Without including pictures, set down every record exactly as it stands.

START RECORDS SHOWN

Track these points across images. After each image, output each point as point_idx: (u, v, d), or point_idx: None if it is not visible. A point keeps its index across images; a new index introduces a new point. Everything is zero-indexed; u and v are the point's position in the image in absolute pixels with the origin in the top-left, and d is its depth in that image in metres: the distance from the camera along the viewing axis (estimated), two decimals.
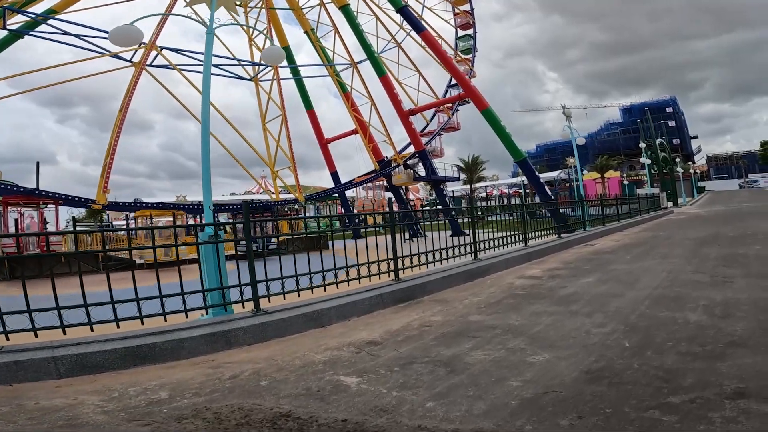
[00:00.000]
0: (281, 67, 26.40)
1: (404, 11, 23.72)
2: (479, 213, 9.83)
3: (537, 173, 26.15)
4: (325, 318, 4.47)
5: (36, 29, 19.93)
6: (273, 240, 21.02)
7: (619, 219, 15.83)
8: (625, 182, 51.77)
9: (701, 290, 4.47)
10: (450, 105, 31.81)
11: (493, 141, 23.48)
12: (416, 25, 24.42)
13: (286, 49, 30.21)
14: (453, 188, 69.69)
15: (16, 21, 19.86)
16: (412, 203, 55.80)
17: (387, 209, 6.54)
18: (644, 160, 25.35)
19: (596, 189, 48.98)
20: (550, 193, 25.68)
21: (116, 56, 19.15)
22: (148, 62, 21.43)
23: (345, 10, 25.03)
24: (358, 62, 27.48)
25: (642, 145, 25.33)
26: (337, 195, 32.20)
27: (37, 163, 29.76)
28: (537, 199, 22.41)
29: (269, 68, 23.90)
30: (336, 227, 13.22)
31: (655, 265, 6.46)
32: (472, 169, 49.37)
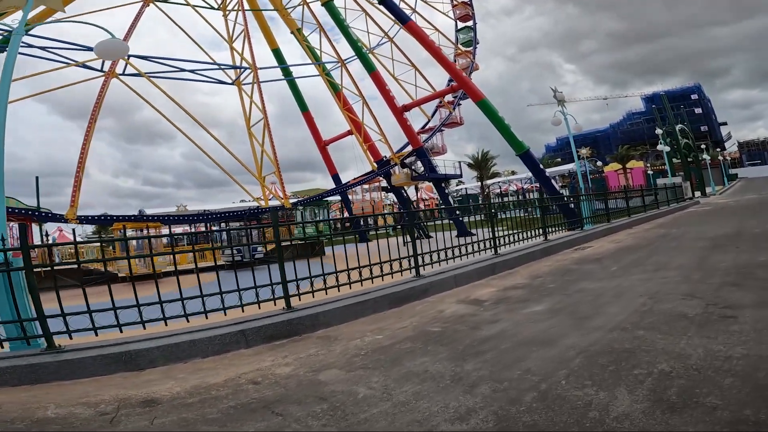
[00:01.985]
0: (265, 68, 25.38)
1: (387, 3, 22.27)
2: (424, 217, 8.25)
3: (542, 166, 24.12)
4: (145, 359, 3.55)
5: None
6: (260, 249, 20.10)
7: (629, 214, 14.06)
8: (650, 172, 48.42)
9: (676, 336, 2.87)
10: (451, 100, 30.11)
11: None
12: (400, 16, 22.91)
13: (276, 51, 29.23)
14: (467, 186, 67.19)
15: None
16: (426, 203, 53.99)
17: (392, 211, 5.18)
18: (662, 147, 22.90)
19: (618, 180, 46.08)
20: (557, 187, 23.69)
21: (84, 65, 18.48)
22: (127, 71, 20.78)
23: (328, 6, 23.75)
24: (347, 59, 26.16)
25: (659, 131, 22.90)
26: (336, 197, 30.99)
27: (36, 178, 29.69)
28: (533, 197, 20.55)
29: (250, 71, 22.87)
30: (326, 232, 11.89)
31: (639, 282, 4.83)
32: (482, 165, 47.21)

END RECORDS SHOWN

## OUTPUT FOR THIS EXERCISE
Track these points across images. After each image, output each point as point_idx: (u, v, d), or point_idx: None if it is not visible. A point keeps its index across images; a new index introduces a new point. Everything is zero-indexed; u and v are the point's position in the image in absolute pixels with the origin in the top-left, and d is its depth in that image in metres: the distance from the camera along the viewing axis (estimated), two decimals.
[00:00.000]
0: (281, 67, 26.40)
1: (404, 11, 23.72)
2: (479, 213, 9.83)
3: (537, 173, 26.15)
4: (325, 318, 4.47)
5: (36, 29, 19.93)
6: (273, 240, 21.02)
7: (619, 219, 15.83)
8: (625, 182, 51.77)
9: (701, 290, 4.47)
10: (450, 105, 31.81)
11: (493, 141, 23.48)
12: (416, 25, 24.42)
13: (286, 49, 30.21)
14: (453, 188, 69.69)
15: (16, 21, 19.86)
16: (412, 203, 55.80)
17: (387, 209, 6.54)
18: (644, 160, 25.35)
19: (596, 189, 48.98)
20: (550, 193, 25.68)
21: (116, 56, 19.15)
22: (148, 62, 21.43)
23: (345, 10, 25.03)
24: (358, 62, 27.48)
25: (642, 145, 25.33)
26: (337, 195, 32.20)
27: (37, 163, 29.76)
28: (537, 199, 22.41)
29: (269, 68, 23.90)
30: (336, 227, 13.22)
31: (655, 265, 6.46)
32: (472, 169, 49.37)
[00:01.985]
0: (265, 68, 25.38)
1: (387, 3, 22.27)
2: (424, 217, 8.25)
3: (542, 166, 24.12)
4: (145, 359, 3.55)
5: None
6: (260, 249, 20.10)
7: (629, 214, 14.06)
8: (650, 172, 48.42)
9: (676, 336, 2.87)
10: (451, 100, 30.11)
11: None
12: (400, 16, 22.91)
13: (276, 51, 29.23)
14: (467, 186, 67.19)
15: None
16: (426, 203, 53.99)
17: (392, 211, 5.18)
18: (662, 147, 22.90)
19: (618, 180, 46.08)
20: (557, 187, 23.69)
21: (84, 65, 18.48)
22: (127, 71, 20.78)
23: (328, 6, 23.75)
24: (347, 59, 26.16)
25: (659, 131, 22.90)
26: (336, 197, 30.99)
27: (36, 178, 29.69)
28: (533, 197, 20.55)
29: (250, 71, 22.87)
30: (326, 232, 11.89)
31: (639, 282, 4.83)
32: (482, 165, 47.21)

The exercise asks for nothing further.